In vivo inflammatory and wound healing effects of gold electrode voltammetry for MEMS micro-reservoir drug delivery device

The in vivo biocompatibility and biofouling of gold electrodes for a microelectromechanical systems drug delivery device were investigated in a rodent model. The role of the applied voltage and gold electrolysis products in modulating the inflammatory response (biocompatibility), and the temporal adhesion of cellular populations onto macroscopic gold film electrodes (biofouling) were analyzed in reference to two controls, devices to which voltage was not applied (uncorroded) or voltage was applied to inert platinum electrodes (electrical controls). Voltammetry was applied to the gold surfaces once (day 4, 7, 14, 21, 28, 35, 42, or 49), while voltage of identical magnitude was applied to the electrical controls.
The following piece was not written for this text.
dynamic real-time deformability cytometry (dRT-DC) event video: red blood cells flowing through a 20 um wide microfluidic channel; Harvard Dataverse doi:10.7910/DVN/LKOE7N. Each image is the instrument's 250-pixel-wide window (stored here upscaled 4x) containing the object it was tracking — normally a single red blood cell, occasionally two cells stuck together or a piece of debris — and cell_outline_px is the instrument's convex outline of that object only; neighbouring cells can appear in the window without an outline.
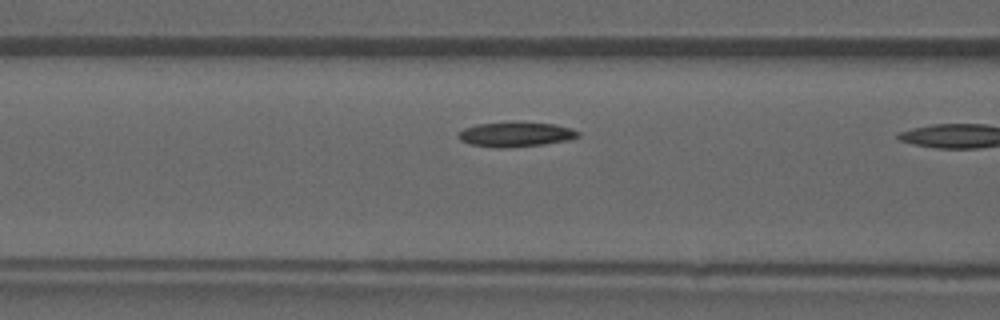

An inflammatory response characterized by a rapid decrease of leukocyte concentration to control levels was observed 48 h following voltage application with no significant cell concentration difference (p > 0.05) between the corroded devices and electrical controls. The histological evaluation of the direct implant fibrous capsule showed comparable thickness of voltage applied and control specimens. The gold corrosion peak current showed no significant difference (p > 0.05) among peak values at all time points. It was concluded that gold electrode corrosion was biocompatible and its electrochemical performance was not hindered by fibrous capsule formation.